◆ **Collected data entries**

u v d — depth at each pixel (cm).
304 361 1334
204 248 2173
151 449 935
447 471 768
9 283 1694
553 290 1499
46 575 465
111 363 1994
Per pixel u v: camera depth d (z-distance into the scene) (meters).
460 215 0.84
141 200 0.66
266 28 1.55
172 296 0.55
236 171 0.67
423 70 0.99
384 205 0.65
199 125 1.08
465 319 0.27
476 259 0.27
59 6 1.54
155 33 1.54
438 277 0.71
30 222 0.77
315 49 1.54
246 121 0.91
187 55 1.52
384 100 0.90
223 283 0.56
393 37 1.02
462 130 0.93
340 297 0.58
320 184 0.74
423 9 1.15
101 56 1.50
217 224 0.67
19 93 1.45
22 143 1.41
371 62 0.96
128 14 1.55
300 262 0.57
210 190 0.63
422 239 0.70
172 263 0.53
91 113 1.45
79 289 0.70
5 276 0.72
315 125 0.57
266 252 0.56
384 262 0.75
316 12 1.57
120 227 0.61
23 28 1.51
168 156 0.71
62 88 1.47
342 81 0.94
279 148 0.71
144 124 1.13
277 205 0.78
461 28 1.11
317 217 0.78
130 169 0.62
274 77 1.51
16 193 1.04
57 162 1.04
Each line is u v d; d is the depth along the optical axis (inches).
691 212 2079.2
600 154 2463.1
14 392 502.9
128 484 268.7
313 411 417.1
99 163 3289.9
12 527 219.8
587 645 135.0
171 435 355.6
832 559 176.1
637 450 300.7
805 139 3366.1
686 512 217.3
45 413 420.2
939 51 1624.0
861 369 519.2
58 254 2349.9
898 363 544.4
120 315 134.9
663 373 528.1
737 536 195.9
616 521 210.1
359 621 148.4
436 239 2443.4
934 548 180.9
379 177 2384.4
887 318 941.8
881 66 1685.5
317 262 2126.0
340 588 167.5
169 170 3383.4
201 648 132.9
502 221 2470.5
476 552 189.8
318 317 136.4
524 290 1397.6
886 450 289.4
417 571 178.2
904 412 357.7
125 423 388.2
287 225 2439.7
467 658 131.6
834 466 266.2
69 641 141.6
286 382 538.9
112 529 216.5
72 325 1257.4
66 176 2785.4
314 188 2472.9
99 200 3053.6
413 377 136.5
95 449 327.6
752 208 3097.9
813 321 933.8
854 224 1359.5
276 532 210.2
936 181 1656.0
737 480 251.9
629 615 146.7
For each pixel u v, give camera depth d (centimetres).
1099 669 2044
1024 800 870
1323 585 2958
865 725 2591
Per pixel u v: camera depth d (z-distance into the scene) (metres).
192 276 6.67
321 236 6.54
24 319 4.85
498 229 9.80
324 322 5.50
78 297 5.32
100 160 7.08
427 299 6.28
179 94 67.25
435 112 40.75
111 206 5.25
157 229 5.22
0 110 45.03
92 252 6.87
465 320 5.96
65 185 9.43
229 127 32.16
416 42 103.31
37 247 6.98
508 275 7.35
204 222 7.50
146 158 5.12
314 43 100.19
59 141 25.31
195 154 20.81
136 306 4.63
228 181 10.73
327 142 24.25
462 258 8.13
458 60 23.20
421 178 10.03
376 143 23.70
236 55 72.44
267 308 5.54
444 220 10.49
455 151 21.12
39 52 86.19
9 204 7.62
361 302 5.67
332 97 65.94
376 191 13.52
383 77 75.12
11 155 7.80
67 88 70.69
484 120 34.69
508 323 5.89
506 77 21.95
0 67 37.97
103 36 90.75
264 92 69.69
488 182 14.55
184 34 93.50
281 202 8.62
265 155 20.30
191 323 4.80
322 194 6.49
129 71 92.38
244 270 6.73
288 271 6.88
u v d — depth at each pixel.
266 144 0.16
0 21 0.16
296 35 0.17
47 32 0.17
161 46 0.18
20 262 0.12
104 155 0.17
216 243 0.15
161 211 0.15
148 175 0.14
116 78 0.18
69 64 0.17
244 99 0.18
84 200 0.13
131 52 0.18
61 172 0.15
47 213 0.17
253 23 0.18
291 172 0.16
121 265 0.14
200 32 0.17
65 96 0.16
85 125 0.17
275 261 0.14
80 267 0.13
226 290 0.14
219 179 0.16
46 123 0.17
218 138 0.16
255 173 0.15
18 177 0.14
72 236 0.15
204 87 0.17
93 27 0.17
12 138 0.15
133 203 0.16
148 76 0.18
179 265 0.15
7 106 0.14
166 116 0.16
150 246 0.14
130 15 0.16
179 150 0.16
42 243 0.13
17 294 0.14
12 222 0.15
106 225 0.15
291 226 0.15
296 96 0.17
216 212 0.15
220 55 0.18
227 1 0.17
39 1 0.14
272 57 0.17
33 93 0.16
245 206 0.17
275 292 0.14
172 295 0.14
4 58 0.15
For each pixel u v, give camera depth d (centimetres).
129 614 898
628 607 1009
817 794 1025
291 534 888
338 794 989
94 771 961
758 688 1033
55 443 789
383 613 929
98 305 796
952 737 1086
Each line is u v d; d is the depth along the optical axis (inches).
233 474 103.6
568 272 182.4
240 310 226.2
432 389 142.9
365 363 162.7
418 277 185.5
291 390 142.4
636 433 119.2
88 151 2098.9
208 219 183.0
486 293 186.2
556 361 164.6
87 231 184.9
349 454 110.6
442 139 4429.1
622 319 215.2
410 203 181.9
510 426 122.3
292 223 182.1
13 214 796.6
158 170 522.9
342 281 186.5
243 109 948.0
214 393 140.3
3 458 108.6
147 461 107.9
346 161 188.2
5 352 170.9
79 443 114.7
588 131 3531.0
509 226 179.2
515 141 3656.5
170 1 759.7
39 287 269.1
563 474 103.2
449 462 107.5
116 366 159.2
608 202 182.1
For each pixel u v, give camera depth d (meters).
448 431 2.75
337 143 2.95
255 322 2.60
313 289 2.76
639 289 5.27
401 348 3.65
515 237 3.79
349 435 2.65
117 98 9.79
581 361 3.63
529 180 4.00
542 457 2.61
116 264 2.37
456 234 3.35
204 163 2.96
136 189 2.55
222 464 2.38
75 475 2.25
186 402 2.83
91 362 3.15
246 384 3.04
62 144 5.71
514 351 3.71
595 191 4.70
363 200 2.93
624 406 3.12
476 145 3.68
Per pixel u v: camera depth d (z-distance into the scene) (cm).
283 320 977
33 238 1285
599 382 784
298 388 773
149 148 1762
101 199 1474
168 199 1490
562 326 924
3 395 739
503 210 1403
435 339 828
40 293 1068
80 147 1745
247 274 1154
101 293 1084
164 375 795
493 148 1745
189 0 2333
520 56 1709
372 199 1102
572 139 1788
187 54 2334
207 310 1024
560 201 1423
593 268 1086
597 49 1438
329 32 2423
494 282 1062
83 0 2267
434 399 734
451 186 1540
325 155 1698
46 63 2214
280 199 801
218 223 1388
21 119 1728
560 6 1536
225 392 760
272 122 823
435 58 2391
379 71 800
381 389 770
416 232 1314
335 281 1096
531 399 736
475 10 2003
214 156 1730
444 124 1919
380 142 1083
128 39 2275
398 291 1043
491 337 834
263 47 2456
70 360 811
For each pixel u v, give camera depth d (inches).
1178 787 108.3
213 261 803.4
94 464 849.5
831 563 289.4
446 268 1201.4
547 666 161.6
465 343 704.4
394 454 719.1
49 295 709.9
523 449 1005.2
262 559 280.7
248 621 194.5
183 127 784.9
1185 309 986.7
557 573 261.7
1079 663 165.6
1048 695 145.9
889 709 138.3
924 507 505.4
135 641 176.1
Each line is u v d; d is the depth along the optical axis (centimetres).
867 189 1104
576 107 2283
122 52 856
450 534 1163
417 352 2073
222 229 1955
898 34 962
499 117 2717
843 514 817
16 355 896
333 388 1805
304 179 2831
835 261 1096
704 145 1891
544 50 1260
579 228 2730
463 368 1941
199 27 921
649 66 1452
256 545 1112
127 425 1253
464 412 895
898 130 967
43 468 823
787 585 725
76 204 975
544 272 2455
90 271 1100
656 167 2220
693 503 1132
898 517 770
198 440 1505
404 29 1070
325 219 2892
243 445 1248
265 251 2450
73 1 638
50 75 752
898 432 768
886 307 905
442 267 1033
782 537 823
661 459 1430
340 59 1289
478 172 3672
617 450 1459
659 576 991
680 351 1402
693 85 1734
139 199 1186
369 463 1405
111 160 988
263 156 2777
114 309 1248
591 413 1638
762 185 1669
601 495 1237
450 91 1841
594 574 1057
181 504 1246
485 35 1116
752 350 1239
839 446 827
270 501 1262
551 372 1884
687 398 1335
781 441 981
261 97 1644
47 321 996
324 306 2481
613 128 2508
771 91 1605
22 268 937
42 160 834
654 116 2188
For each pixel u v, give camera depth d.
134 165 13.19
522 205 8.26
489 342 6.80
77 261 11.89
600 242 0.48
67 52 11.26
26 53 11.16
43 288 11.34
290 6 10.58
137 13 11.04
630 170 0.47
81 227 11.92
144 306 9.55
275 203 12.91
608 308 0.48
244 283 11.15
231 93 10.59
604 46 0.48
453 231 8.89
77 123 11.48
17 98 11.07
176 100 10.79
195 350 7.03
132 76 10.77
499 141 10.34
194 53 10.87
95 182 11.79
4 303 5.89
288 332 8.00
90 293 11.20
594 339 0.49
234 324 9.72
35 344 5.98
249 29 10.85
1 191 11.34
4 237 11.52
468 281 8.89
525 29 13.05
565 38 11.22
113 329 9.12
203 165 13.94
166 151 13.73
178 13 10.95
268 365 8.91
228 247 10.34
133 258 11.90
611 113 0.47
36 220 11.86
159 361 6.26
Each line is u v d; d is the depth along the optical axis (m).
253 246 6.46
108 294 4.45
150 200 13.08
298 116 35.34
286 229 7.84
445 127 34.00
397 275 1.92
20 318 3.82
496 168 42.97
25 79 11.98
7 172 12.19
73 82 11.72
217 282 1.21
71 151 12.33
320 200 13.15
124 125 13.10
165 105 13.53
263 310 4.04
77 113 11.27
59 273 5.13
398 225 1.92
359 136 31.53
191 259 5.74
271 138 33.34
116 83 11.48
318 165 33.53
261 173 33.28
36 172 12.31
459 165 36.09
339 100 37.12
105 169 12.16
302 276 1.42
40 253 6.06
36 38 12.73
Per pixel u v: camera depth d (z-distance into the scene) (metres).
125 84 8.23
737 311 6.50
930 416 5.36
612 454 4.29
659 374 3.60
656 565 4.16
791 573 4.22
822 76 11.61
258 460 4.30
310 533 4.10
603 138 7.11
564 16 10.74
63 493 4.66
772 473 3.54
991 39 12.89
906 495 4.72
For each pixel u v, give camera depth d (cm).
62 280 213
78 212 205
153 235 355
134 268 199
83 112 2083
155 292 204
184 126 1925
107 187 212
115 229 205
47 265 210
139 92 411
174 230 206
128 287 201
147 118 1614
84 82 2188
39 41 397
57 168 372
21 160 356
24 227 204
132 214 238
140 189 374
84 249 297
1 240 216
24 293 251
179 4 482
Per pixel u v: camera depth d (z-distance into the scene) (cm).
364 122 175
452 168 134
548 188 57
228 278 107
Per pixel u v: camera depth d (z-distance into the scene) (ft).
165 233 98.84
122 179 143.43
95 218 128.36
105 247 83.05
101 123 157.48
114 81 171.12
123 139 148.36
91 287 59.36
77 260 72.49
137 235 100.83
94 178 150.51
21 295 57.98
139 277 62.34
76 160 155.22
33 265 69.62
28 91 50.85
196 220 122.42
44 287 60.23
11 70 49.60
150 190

◆ **YOUR INSTRUCTIONS**
Which lines of the data contain the string "along"? Copy each of them.

◆ **REPLY**
Each line is u v d; d is the depth along the optical axis (inches).
Each line is u v d; d is the depth along the optical axis (inches).
Each line is u v d; d is the depth along the optical axis (centimetres).
Each line is u v d; d is the depth along the optical axis (m).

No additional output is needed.